Nach der hier entsprechend anwendbaren Regelung des § 276 Abs. 2 BGB handelt fahrlässig, wer die im Verkehr erforderliche Sorgfalt außer Acht lässt. Dies setzt im Fall des § 8a Abs. 1 a. E. voraus, dass der Sachverständige das Vorliegen eines die Besorgnis der Befangenheit begründenden Umstandes zumindest voraussehen konnte. Dies war vorliegend der Fall. Der Beschwerdegegner hätte voraussehen können, dass das Betreiben eines gemeinsamen X mit der Privatsachverständigen der Antragsgegnerin zu 1. bei der Antragstellerin eine begründete Besorgnis seiner Befangenheit hervorrufen konnte. Bei gründlicher Durchsicht der ihm mit Schreiben vom 20.05.2015 übersandten Akten hätte er feststellen können, dass die Antragsgegnerin zu 1. in ihrem Schriftsatz vom 24.02.2015 vorgetragen hatte, ein Gutachten bei ihrer Privatsachverständigen eingeholt zu haben. Überdies hatte sie Kopien der Blätter 22 und 23 dieses Gutachtens als Anlage AG1-7b zur Akte gereicht. Bei genügender Sorgfalt hätte der Beschwerdegegner auch vorhersehen können, dass wegen seiner beruflichen Beziehung zur Privatsachverständigen der Antragsgegnerin ein die Antragstellerin zu seiner Ablehnung berechtigender Grund gegeben war. Zwar hatte der Sachverständige kein unmittelbares Näheverhältnis zu einer der Parteien des Verfahrens. Indes steht die Privatsachverständige aufgrund ihres Gutachtens für die Antragsgegnerin zu 1. derart in deren Lager, dass die berufliche Nähe des Beschwerdegegners zur Privatsachverständigen einem Näheverhältnis zu einer Partei gleich steht. Die Auffassung des Landgerichts, da das Näheverhältnis nicht persönlicher, sondern beruflicher Natur sei, habe das Gegebensein eines Ablehnungsgrundes aus Sicht des Beschwerdegegners nicht nahe gelegen, ist unzutreffend. Da der Erfolg der beruflichen Zusammenarbeit des Beschwerdegegners mit der Privatsachverständigen der Antragsgegnerin zu 1. maßgeblich von ihrer Reputation als kompetente Sachverständige abhängig ist, konnte der Beschwerdegegner vorhersehen, dass eine vernünftige Partei befürchten könnte, er werde die Kompetenz seiner Geschäftspartnerin und die Richtigkeit ihrer Feststellungen in der vorliegenden Sache nicht kritisch hinterfragen.
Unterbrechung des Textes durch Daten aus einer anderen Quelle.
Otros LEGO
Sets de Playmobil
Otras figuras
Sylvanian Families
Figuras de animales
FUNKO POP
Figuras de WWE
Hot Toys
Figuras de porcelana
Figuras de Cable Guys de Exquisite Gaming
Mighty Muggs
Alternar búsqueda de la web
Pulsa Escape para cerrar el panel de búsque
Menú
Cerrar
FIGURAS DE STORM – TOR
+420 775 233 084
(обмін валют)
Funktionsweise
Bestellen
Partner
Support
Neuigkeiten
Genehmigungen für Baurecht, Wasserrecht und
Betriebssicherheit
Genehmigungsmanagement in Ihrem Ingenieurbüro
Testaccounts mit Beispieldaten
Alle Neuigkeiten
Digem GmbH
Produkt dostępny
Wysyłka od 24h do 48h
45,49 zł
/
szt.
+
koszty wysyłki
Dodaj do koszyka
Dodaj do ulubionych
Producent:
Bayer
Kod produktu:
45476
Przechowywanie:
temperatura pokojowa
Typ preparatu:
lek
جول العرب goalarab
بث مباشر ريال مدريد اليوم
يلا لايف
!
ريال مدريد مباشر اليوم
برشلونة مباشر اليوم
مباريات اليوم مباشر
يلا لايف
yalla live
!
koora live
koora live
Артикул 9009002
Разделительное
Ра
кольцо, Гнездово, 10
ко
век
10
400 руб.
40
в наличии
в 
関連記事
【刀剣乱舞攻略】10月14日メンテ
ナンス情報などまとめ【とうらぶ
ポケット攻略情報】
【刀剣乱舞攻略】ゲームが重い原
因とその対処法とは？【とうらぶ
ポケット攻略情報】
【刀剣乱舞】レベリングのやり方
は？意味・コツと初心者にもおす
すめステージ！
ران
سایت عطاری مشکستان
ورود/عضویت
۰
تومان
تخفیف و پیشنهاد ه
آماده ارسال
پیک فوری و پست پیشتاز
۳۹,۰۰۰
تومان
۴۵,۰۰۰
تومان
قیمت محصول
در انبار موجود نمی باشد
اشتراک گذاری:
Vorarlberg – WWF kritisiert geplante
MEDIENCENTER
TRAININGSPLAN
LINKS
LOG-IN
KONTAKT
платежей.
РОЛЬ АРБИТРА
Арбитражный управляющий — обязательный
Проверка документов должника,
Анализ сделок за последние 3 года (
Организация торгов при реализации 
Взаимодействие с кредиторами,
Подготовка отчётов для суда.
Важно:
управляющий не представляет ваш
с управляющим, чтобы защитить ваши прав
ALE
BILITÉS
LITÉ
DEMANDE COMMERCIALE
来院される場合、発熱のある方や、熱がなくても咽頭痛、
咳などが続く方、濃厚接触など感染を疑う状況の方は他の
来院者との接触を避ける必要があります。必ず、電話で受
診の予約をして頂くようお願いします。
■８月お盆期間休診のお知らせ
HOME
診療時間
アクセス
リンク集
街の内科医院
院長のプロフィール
Der Beschwerdegegner geht fehl, wenn er annimmt, es sei in Rechtsprechung und Literatur kein Fall veröffentlicht, in dem ein Näheverhältnis eines Richters oder Sachverständigen zu einer Person, die nicht Partei des Rechtsstreits ist, die Ablehnung wegen der Besorgnis der Befangenheit begründen könnte und deshalb von einem Sachverständigen unverzüglich anzuzeigen ist. So hat das Oberlandesgericht Hamm in seinem Beschluss vom Beschluss vom 08.11.2012 – I- 32 W 24/12-, juris), veröffentlicht in MDR 2013, 169-170 [BGH 07.11.2012 – XII ZB 325/12], IBR 2013, 114 [OLG Hamm 08.11.2012 – I-32 W 24/12] und BauR 2013, 278, entschieden, dass enge fachliche oder persönliche Beziehungen zwischen einem gerichtlich beauftragten Sachverständigen und einer Person, die für eine Prozesspartei Leistungen, die in einem Zusammenhang mit dem im Rechtsstreit zu entscheidenden Sachverhalt stehen, erbracht hat oder nach wie vor erbringt, die Ablehnung wegen Besorgnis der Befangenheit begründen können.

3. Das Verfahren zur Entscheidung über die Beschwerde ist gerichtsgebührenfrei, § 4 Abs. 8 Satz 1 JVEG. Kosten werden gemäß § 4 Abs. 8 Satz 2 JVEG nicht erstattet.